In 2005, Dallas issued a $500 million bond that was supposed to plug the leaks in its police and fire pension system.

Now, just more than a decade later, the city is scrambling to prevent a "run on the bank" that's threatening to bankrupt the pension system before 2028. By one count, more than $200 million was withdrawn from the system in less than six weeks as Dallas' police and firefighters are making a run for it—yanking their investments out of the system that's teetering on the edge of collapse.

That makes Dallas the latest example of why cities and states facing huge piles of pension debt should steer clear of pension obligation bonds, or POBs, which usually do more harm than good.

In Dallas, the story goes like this: the city sold $535 million in bonds to refill the Dallas Police and Fire City Pension Fund. In essence, that moved the debt from one pile—the pension system—to another pile—the city's municipal debt obligations, in the hope that payments on that debt would be less, in the long term, than the cost of the pension system. It was a risky move, like "taking $535 million and throwing it on the dice table," said city council member Mitchell Rasansky at the time.

With the pension problem supposedly "fixed" by the POB, Dallas politicians went back to their old ways and continued underfunding the pension system, allowing the debt to grow again. Dallas hasn't fully funded the pension system since 2009, and shortchanged it by $14 million this year, according to the Dallas Morning News. Now, an immediate infusion of $600 million—equal to 20 cents of every dollar the city spends in its current budget—to fix the city's pension problem, members of the pension board told the city council in May.

Dallas isn't the first city to discover the hidden horror of POBs. It's another sequel in a long-running series, with the victims piling up.

Stockton, California, sold $125 million in POBs in 2007. Five years later, the city declared bankruptcy and claimed the decision to issue the bonds was partially responsible. Detroit issued $1.4 billion in POBs in 2005 to avoid increasing contributions to the pension fund or cutting employees' benefits. When the city declared bankruptcy in 2013, it also blamed the decision to sell pension bonds.

Even when they don't drive cities to bankruptcy, POBs can be bad news. Philadelphia used a $1.3 billion pension obligation bond sale in the 1990s to shore-up its municipal pension system. Soon after, the city relapsed on pension payments and ended up with a deficit that was as large as it had been before the bonds entered the equation. The city then was faced with the debt to pay on the bonds, in addition to the regular pension debt.

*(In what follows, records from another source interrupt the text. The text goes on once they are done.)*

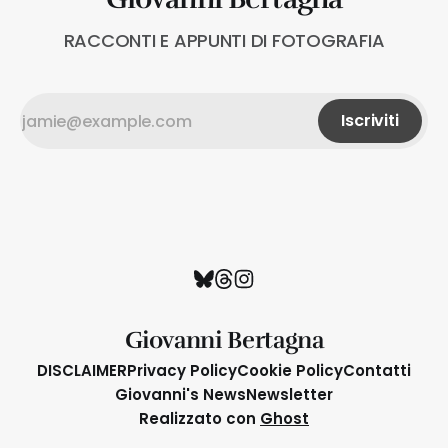
RACCONTI E APPUNTI DI FOTOGRAFIA
Iscriviti
Giovanni Bertagna
DISCLAIMER
Privacy Policy
Cookie Policy
Contatti
Giovanni's News
Newsletter
Realizzato con
Ghost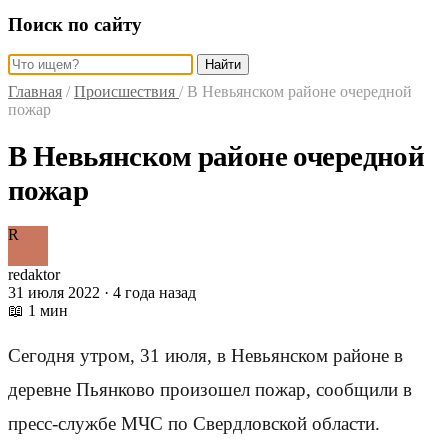
Поиск по сайту
Найти
Главная
/
Происшествия
/
В Невьянском районе очередной
пожар
В Невьянском районе очередной
пожар
R
redaktor
31 июля 2022 · 4 года назад
📖 1 мин
Сегодня утром, 31 июля, в Невьянском районе в
деревне Пьянково произошел пожар, сообщили в
пресс-службе МЧС по Свердловской области.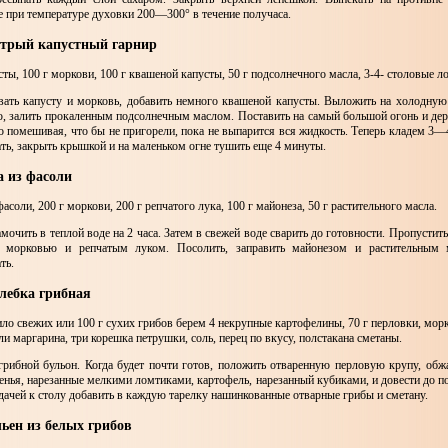
е при температуре духовки 200—300° в течение получаса.
стрый капустный гарнир
сты, 100 г моркови, 100 г квашеной капусты, 50 г подсолнечного масла, 3-4- столовые 
ать капусту и морковь, добавить немного квашеной капусты. Выложить на холодную
, залить прокаленным подсолнечным маслом. Поставить на самый большой огонь и держ
о помешивая, что бы не пригорели, пока не выпарится вся жидкость. Теперь кладем 3—
ть, закрыть крышкой и на маленьком огне тушить еще 4 минуты.
а из фасоли
фасоли, 200 г моркови, 200 г репчатого лука, 100 г майонеза, 50 г растительного масла.
мочить в теплой воде на 2 часа. Затем в свежей воде сварить до готовности. Пропустит
с морковью и репчатым луком. Посолить, заправить майонезом и растительным
ть.
хлебка грибная
ило свежих или 100 г сухих грибов берем 4 некрупные картофелины, 70 г перловки, морк
ли маргарина, три корешка петрушки, соль, перец по вкусу, полстакана сметаны.
грибной бульон. Когда будет почти готов, положить отваренную перловую крупу, обж
ренья, нарезанные мелкими ломтиками, картофель, нарезанный кубиками, и довести до п
дачей к столу добавить в каждую тарелку нашинкованные отварные грибы и сметану.
льен из белых грибов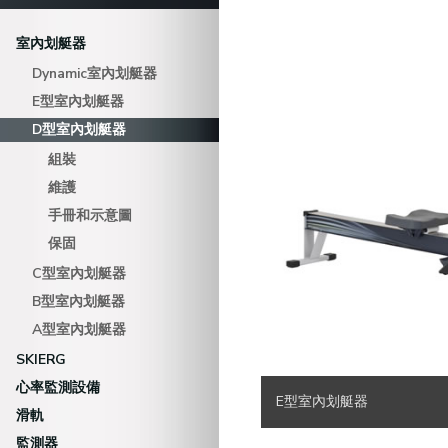
室內划艇器
Dynamic室內划艇器
E型室內划艇器
D型室內划艇器
組裝
維護
手冊和示意圖
保固
C型室內划艇器
B型室內划艇器
A型室內划艇器
SKIERG
心率監測設備
E型室內划艇器
滑軌
監測器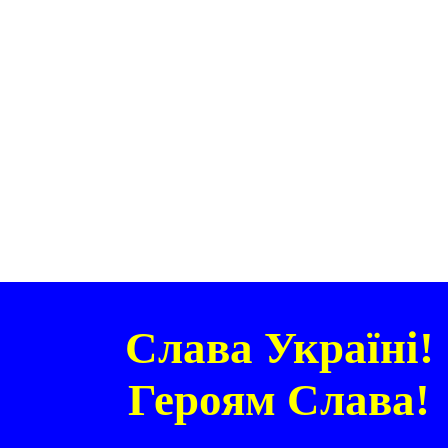
Слава Україні!
Героям Слава!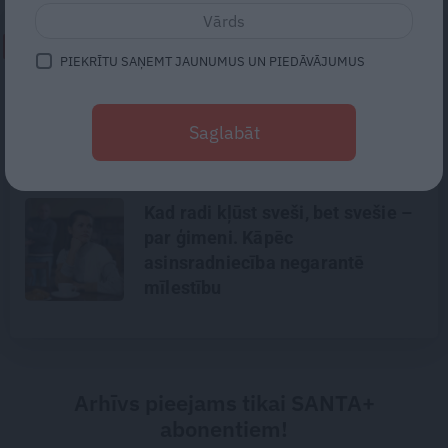
NEPALAID GARĀM!
PIEKRĪTU SAŅEMT JAUNUMUS UN PIEDĀVĀJUMUS
«Mana eksistences forma kopš
bērnības – cīņa.» Lauris Dzelzītis
Saglabāt
par panikas lēkmēm, vientulību
un atgriešanos teātrī
Kad radi kļūst sveši, bet svešie –
par ģimeni. Kāpēc
asinsradniecība negarantē
mīlestību
Arhīvs pieejams tikai SANTA+
abonentiem!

In theory, POBs can work if—and it's a big "if"—politicians suddenly discover fiscal responsibility and make all the necessary future payments to both the pension fund and the bonded debt.

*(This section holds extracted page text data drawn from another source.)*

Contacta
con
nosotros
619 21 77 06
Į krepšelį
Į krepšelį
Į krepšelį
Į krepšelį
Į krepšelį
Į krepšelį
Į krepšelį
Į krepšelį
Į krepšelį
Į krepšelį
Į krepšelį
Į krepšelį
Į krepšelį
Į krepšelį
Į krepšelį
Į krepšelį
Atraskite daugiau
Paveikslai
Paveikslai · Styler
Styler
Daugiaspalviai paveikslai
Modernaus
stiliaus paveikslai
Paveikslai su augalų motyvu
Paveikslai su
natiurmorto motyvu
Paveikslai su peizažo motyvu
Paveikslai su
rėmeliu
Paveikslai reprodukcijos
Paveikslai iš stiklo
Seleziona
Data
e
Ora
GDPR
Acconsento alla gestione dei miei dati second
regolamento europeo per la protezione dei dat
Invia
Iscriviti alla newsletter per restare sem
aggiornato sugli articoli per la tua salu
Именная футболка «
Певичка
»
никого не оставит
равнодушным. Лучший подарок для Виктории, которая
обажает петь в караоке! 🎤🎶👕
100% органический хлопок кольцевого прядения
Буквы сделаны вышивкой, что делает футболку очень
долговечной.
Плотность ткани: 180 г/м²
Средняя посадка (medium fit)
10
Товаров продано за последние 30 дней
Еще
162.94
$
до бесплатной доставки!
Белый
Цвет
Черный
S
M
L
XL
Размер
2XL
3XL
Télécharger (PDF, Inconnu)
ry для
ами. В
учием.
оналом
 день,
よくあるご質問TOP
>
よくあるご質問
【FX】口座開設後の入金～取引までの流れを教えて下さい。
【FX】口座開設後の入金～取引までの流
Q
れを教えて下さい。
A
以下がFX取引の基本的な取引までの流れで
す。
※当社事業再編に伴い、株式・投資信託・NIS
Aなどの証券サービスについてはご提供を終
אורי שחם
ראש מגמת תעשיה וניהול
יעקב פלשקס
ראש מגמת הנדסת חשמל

In reality, POBs are fraught with political risk way because they make pension funds appear to be in better shape than they actually are. By papering over the underlying problems in the system—in Dallas, those problems included rules that allowed police and firefighters to collect pension benefits while they worked other jobs—all you've really done is shift the debt from the pension fund to the bonds.

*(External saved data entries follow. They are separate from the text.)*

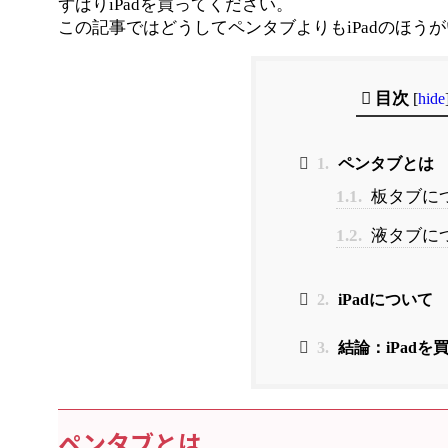
ずばりiPadを買ってください。
この記事ではどうしてペンタブよりもiPadのほう
目次
[
hide
1.
ペンタブとは
1.1.
板タブに
1.2.
液タブに
2.
iPadについて
3.
結論：iPadを
ペンタブとは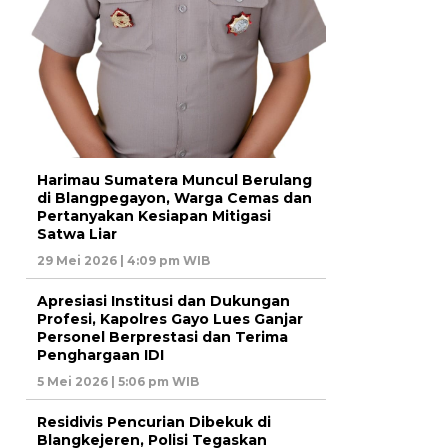
Harimau Sumatera Muncul Berulang
di Blangpegayon, Warga Cemas dan
Pertanyakan Kesiapan Mitigasi
Satwa Liar
29 Mei 2026 | 4:09 pm WIB
Apresiasi Institusi dan Dukungan
Profesi, Kapolres Gayo Lues Ganjar
Personel Berprestasi dan Terima
Penghargaan IDI
5 Mei 2026 | 5:06 pm WIB
Residivis Pencurian Dibekuk di
Blangkejeren, Polisi Tegaskan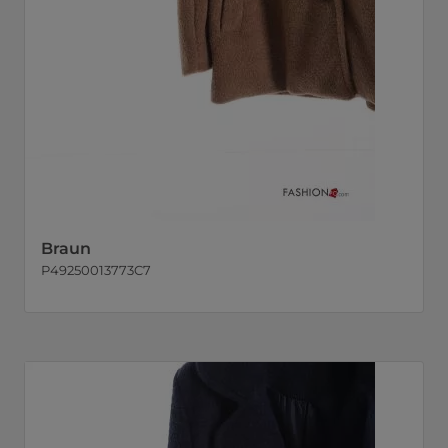
Braun
P49250013773C7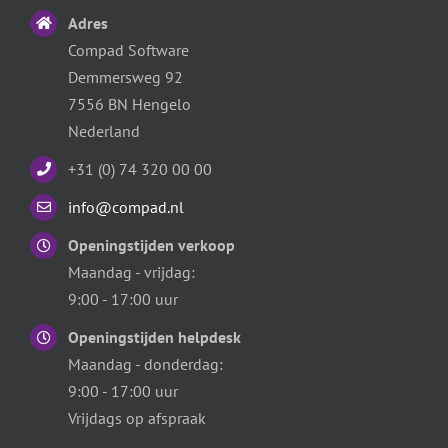
Adres
Compad Software
Demmersweg 92
7556 BN Hengelo
Nederland
+31 (0) 74 320 00 00
info@compad.nl
Openingstijden verkoop
Maandag - vrijdag:
9:00 - 17:00 uur
Openingstijden helpdesk
Maandag - donderdag:
9:00 - 17:00 uur
Vrijdags op afspraak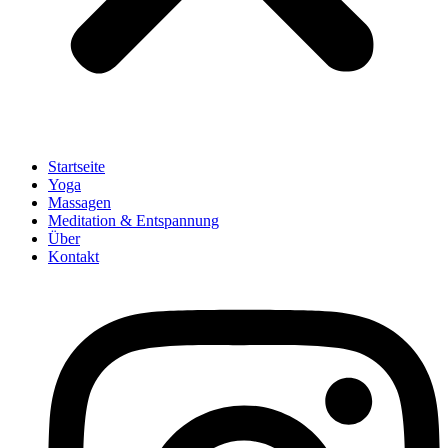
Startseite
Yoga
Massagen
Meditation & Entspannung
Über
Kontakt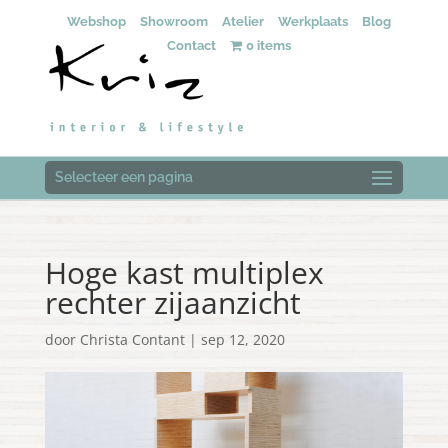
Webshop
Showroom
Atelier
Werkplaats
Blog
Contact
0 items
Selecteer een pagina
Hoge kast multiplex
rechter zijaanzicht
door
Christa Contant
|
sep 12, 2020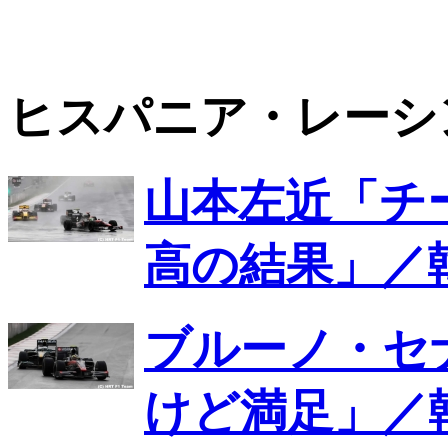
ヒスパニア・レーシ
山本左近「チ
高の結果」／
ブルーノ・セ
けど満足」／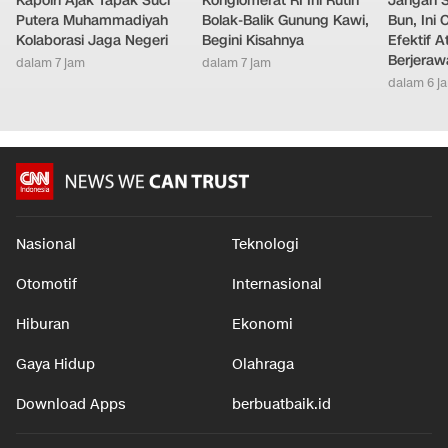
Kapolri Ajak Tapak Suci
Konglomerat RI Ini Rutin
Jangan 
Putera Muhammadiyah
Bolak-Balik Gunung Kawi,
Bun, Ini
Kolaborasi Jaga Negeri
Begini Kisahnya
Efektif A
Berjeraw
dalam 7 jam
dalam 7 jam
dalam 6 j
Nasional
Teknologi
Otomotif
Internasional
Hiburan
Ekonomi
Gaya Hidup
Olahraga
Download Apps
berbuatbaik.id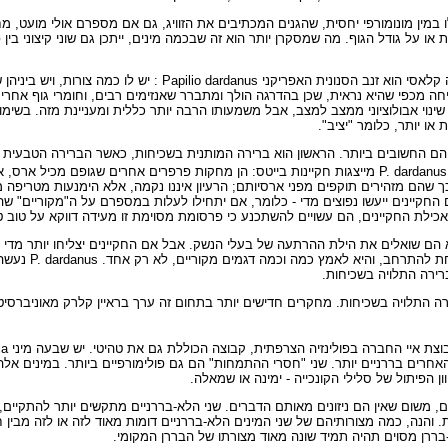
לו במין מונומורפי יחסית, שהגנים המכתיבים את הזוויג, גם אם מספרם אולי מועט, מ
על גודל הגוף. מה שמסקרן יותר הוא זה שבכמה מינים, ייתכן גם שוני קיצוני בין פרטי
אפשר למצוא כמה דוגמאות מרשימות בקרב הפרפרים הטרופיים. מקרה קלאסי הוא זנב הסנוני
יחה מכפי שהיא נראית, שכן בהדרגה הולך ומתברר שאנזימים רבים, וחומרי גוף אחרים,
וי אבולוציוני ממצב למצב, אבל משמעותו הרבה יותר כללית ומעניינת מזה. בשימוש
או יותר, כלומר "יציב".
יים הם החשובים ביותר. הראשון הוא ברירה המותנית בשכיחות, כאשר הברירה הטבעי
שהם מזהירים תוקפים מפני ארסיותם; הרעיון איננו נקמה, אלא הימנעות מטריפה מ
החקיינים ייעשו נפוצים מדי - כלומר, אם יתחילו לעלות במספרם על ה"מקוריים" ש
ילת החקיינים, הם עשויים להשתכנע כי פרסומת מסוימת זו מעידה דווקא על טוב 
הם שואלים את הילת ההרתעה של בעלי הנשק. אבל אם החקיינים יצליחו יותר מדי 
הטבעית לפעול נגדם. מכאן
רירה התלויה בשכיחות.
ה בברירה התלויה בשכיחות. מחקרים חדישים יותר בתחום זה ערך בראיין קלרק מאוניברסי
כל הבא ליד, ואילו החמישה האחרים בררניים יותר. שני "חסרי ההתמחות" הם גם פולימורפיים ביותר. במינ
ן הפיתול של סלילי הקונכייה - ימינה או שמאלה.
, משום שאין הם ניזונים מאותם הדברים. שני הלא-בררניים מתקשים יותר להתקיים,
מות. והנה, כמה מצורותיהם של שני המינים הלא-בררניים דומות מאוד לזה או לזה מבי
-בררן מסוים תהיה תמיד שונה מאוד מצורתו של הבררן המקומי.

A 2013 study from the Center for Retirement Research at Boston College concluded that it was hard to find examples where pension obligation bonds worked, because they are usually undertaken by governments in poor financial straits and unable to shoulder the investment risk.

Credit ratings agencies like Moody's—which recently downgraded Dallas because of all the debt in the city's pension systems—generally warn against using pension obligation bonds because of the high levels of financial and political risk that come with them.

Luckily, some policymakers are starting to get the message. In Alaska, Gov. Bill Walker called off a plan to sell $3.3 billion in pension obligation bonds this week, citing a lack of support from members of the state legislature.

Walker told Reuters that he still favored the POB idea, but that members of the Senate Finance Committee talked him out of it because they worried about the consequences of taking on more debt.

Another thing about good horror movie franchises: they never seem to run out of potential victims.